Krishnamurti: The seemingly natural instinct for self-expansion is the cause of discontent and pain; it is the cause of our recurrent disasters, civilized ruthlessness and mounting misery. It may be "natural" but surely it must be transcended for the Timeless to be. The craving for gratification is without end.

Questioner: Why is there the urge to be superior?

Questioner: I do not know why but there is in me the urge to be superior. I cannot observe it without being amused or appalled, yet I want to be superior. I know it is wrong to feel superior. It leads to misery, it is antisocial, it is immoral.

Krishnamurti: You are merely condemning the desire to bc superior; you are not trying to understand it. To condemn or accept is to create resistance which hinders understanding. Do not all of us desire to be superior in some way or another? If we deny it, if we condemn it or are blind to it we shall not understand the causes that sustain this desire.

Questioner: I want to be superior because I want to be loved by people for it is necessary to be loved.
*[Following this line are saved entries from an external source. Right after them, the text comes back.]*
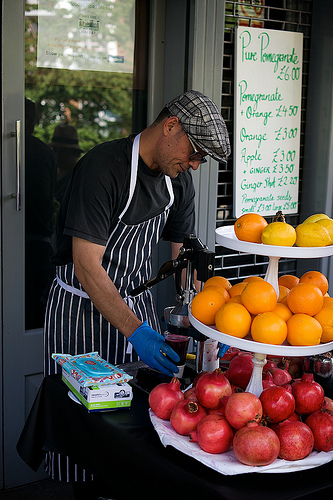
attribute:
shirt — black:
[55, 133, 196, 265]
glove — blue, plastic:
[129, 319, 180, 378]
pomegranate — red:
[225, 390, 263, 429]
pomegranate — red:
[260, 385, 298, 424]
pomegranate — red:
[233, 420, 279, 464]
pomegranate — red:
[149, 377, 183, 420]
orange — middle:
[191, 288, 229, 324]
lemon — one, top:
[260, 220, 296, 247]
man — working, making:
[45, 89, 229, 496]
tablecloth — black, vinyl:
[14, 369, 330, 493]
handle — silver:
[131, 248, 194, 331]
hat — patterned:
[166, 87, 231, 165]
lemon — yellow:
[294, 220, 331, 248]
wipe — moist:
[52, 351, 134, 386]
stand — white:
[151, 224, 329, 476]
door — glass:
[24, 2, 149, 329]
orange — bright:
[242, 279, 280, 317]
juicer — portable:
[130, 236, 217, 381]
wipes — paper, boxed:
[61, 364, 134, 413]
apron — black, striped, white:
[42, 132, 165, 375]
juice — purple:
[162, 330, 192, 381]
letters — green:
[237, 30, 300, 64]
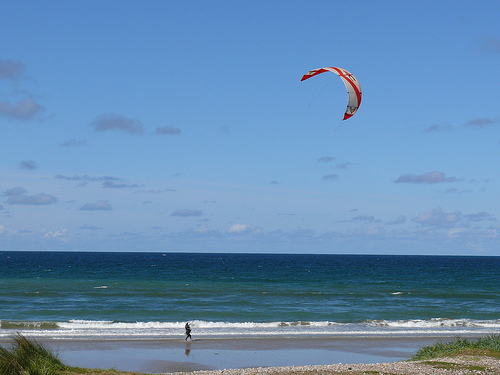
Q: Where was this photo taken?
A: Beach.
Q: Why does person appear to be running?
A: Flying kite.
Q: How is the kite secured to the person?
A: String.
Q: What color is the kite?
A: Red and white.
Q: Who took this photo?
A: Photographer.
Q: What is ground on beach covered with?
A: Sand.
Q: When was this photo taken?
A: Daytime.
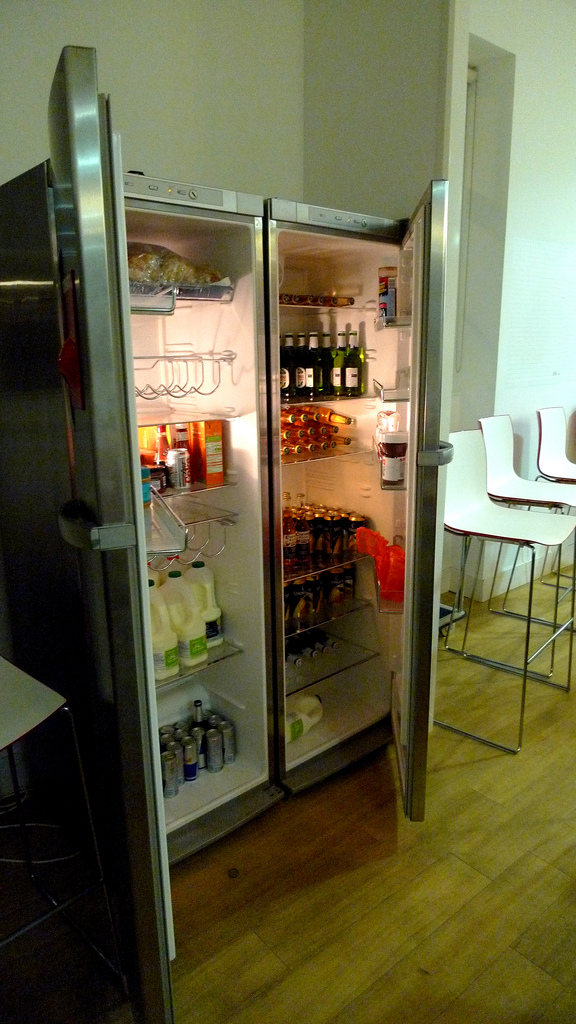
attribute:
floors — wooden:
[177, 741, 575, 1021]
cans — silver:
[157, 705, 240, 807]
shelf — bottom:
[156, 723, 265, 825]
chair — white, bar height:
[434, 428, 574, 757]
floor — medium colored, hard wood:
[117, 565, 573, 1021]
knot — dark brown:
[228, 867, 237, 880]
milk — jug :
[186, 558, 225, 646]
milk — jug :
[285, 690, 323, 745]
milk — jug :
[145, 579, 181, 681]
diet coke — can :
[166, 447, 189, 491]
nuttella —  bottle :
[377, 432, 405, 488]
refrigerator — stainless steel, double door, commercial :
[2, 45, 450, 1022]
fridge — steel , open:
[3, 45, 447, 1020]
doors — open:
[41, 40, 460, 1021]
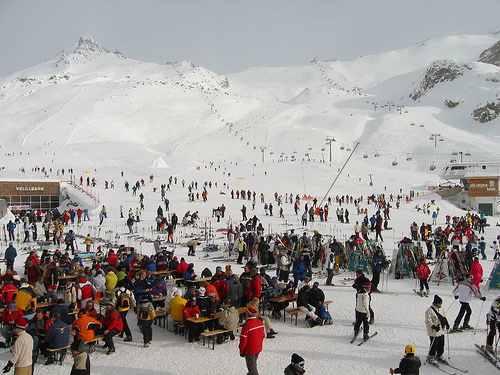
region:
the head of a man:
[239, 302, 270, 322]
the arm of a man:
[226, 325, 256, 361]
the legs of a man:
[331, 316, 387, 362]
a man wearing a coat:
[227, 282, 315, 359]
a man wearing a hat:
[240, 296, 273, 331]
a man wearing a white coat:
[413, 288, 463, 346]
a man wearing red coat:
[219, 288, 301, 373]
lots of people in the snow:
[49, 185, 361, 348]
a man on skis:
[424, 289, 471, 365]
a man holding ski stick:
[411, 295, 477, 362]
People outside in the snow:
[70, 244, 207, 313]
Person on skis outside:
[350, 276, 378, 351]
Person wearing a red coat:
[234, 306, 269, 358]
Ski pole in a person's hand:
[421, 315, 439, 363]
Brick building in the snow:
[3, 172, 59, 216]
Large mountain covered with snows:
[27, 19, 174, 111]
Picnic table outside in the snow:
[188, 308, 248, 350]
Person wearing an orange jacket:
[71, 309, 96, 341]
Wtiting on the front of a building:
[11, 183, 49, 197]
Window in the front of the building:
[37, 191, 49, 206]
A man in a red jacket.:
[238, 305, 265, 373]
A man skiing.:
[350, 280, 379, 348]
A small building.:
[1, 180, 60, 213]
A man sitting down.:
[41, 313, 69, 363]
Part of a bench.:
[201, 328, 221, 346]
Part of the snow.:
[311, 331, 336, 364]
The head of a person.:
[288, 351, 306, 371]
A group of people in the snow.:
[230, 188, 257, 199]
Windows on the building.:
[38, 195, 50, 207]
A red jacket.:
[416, 262, 430, 281]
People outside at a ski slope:
[5, 80, 485, 371]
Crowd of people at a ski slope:
[0, 55, 491, 370]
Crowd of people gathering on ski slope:
[5, 26, 490, 362]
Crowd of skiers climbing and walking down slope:
[5, 25, 491, 365]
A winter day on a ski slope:
[5, 20, 495, 365]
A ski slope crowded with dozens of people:
[2, 17, 494, 362]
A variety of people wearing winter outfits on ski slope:
[0, 170, 496, 365]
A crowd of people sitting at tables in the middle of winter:
[0, 165, 335, 370]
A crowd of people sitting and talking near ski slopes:
[0, 162, 335, 372]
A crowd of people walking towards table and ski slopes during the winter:
[0, 153, 343, 373]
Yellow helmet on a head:
[402, 343, 414, 354]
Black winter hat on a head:
[430, 293, 443, 306]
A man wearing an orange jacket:
[73, 307, 98, 352]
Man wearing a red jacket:
[238, 308, 266, 373]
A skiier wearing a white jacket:
[350, 280, 375, 342]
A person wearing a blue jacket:
[7, 218, 18, 240]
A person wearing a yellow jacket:
[169, 290, 187, 325]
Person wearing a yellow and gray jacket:
[136, 297, 156, 346]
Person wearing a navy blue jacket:
[43, 313, 70, 365]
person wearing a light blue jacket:
[97, 211, 104, 224]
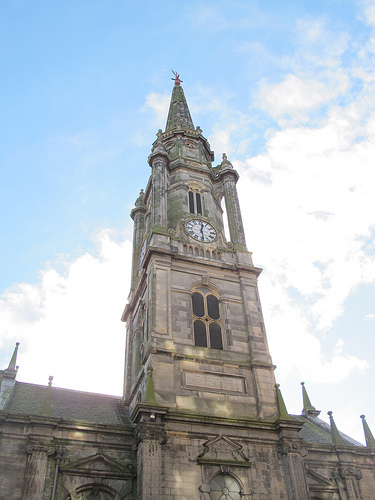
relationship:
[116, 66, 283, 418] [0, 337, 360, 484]
tower on a building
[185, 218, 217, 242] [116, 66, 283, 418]
clock in front of tower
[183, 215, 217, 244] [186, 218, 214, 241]
clock has roman numerals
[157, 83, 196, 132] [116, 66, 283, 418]
roof of tower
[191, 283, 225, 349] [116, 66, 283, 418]
window in front of tower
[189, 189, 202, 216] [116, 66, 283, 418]
window in front of tower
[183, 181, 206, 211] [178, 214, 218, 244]
window over clock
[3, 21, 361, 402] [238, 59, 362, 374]
sky with white clouds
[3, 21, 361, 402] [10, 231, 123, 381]
sky with white clouds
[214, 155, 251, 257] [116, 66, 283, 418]
column on right side of tower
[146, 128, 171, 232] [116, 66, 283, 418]
column on side of tower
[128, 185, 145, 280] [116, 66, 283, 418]
column on side of tower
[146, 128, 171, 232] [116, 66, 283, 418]
column on left side of tower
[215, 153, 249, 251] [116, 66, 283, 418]
column on side of tower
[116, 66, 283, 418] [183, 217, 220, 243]
tower has a clock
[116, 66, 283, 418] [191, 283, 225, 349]
tower has window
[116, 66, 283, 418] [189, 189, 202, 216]
tower has window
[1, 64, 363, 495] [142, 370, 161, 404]
building has moss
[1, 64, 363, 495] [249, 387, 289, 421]
building has moss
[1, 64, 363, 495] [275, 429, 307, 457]
building has many details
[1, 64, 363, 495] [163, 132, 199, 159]
building has many details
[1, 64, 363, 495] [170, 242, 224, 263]
building has many details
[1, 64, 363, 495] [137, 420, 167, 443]
building has many details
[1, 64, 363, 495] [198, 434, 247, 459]
building has many details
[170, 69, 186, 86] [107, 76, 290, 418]
statue on top of tower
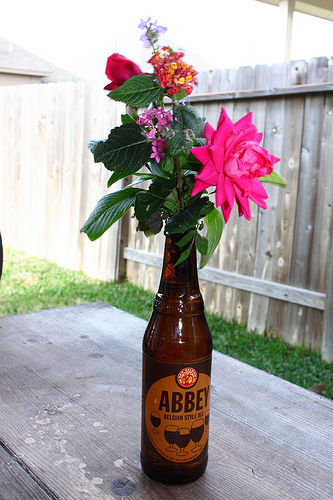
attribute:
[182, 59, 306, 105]
plank — wooden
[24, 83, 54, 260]
plank — wooden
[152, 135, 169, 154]
flower — small, pink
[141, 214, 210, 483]
bottle — glass, brown, beer, orange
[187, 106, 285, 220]
flower — bright pink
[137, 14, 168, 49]
flowers — purple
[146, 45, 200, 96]
flowers — orange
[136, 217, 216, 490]
bottle — brown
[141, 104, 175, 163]
pink flower — small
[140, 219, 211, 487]
beer bottle — reused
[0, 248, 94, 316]
green lawn — in the shade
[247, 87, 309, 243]
plank — wooden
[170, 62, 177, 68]
yellow flower — tiny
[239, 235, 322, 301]
fence — wooden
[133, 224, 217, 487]
beer bottle — brown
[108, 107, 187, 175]
leaf — green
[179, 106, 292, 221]
flower — large , pink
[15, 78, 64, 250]
plank — wooden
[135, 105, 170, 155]
flower — small, pink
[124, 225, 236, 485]
beer bottle — brown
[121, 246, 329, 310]
plank — wooden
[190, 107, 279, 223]
flower — pink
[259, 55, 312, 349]
plank — wooden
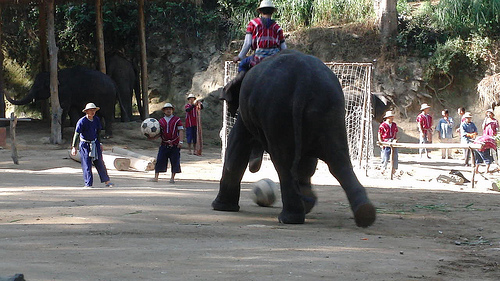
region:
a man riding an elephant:
[207, 0, 382, 233]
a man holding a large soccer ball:
[138, 95, 192, 189]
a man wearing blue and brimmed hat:
[64, 101, 118, 192]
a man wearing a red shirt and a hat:
[371, 102, 406, 174]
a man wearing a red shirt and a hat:
[413, 101, 440, 162]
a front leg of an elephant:
[211, 132, 246, 213]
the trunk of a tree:
[40, 10, 67, 146]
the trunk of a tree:
[131, 6, 154, 118]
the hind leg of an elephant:
[321, 125, 385, 227]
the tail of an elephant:
[284, 92, 321, 197]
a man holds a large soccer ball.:
[138, 116, 161, 144]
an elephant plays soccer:
[212, 54, 380, 231]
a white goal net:
[223, 60, 370, 174]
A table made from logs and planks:
[383, 137, 478, 186]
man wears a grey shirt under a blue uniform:
[72, 120, 115, 187]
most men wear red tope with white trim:
[154, 117, 177, 184]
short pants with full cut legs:
[155, 142, 184, 172]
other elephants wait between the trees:
[43, 51, 139, 131]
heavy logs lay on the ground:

Krishnamurti: Being inferior there is the urge to feel superior; not being loved we desire to be loved. That is, in myself I am insignificant, empty, shallow, so I desire to put on masks for different occasions, the mask of superiority and of nobility, the mask of earnestness, the mask that asserts it is seeking God and so on. Being inwardly poor we desire to identify ourselves with the great, with the nation, with the Master, with an ideology and so on, the form of identification varying with circumstances and moods.

You may pursue virtue and practice spiritual exercises but by covering up this incompleteness. in denying it consciously or unconsciously, it is not transcended. Till it is transcended all activity is of the self which is the cause of conflict and sorrow. Being inwardly insufficient we have developed the cunning art of escape; this escape we call by various pleasant sounding names. How can this process of the mind comprehend the Real? How can it comprehend something not of its own fabrication?

The desire to be superior, to become the Master, to accumulate knowledge, to lose oneself in activities offers hopeful and gratifying escape from inward poverty, insufficiency. Being incomplete, empty, any activity, however noble, can only be the expansive movement of the self.

Questioner: Can we not occasionally realize that we are escaping?

Krishnamurti: We may, but our self-expansive urge is so cunning, subtle, that it avoids coming directly in conflict with this aching insufficiency. How to approach this problem is our difficulty, is it not?

Questioner: When you are free what is the purpose of activity?

Krishnamurti: How can mind that is the outcome of insufficiency and fear experience an activity which is not of the self? How can a mind that is acquisitive and fearful, bound by dogma and its limitation is only a postponement of the realization of its bondage. If I may suggest, can we try during the coming week to be aware of this bondage that has been developed by the process of self-expansion, for this limitation, this expanding self can never experience or discover the Real?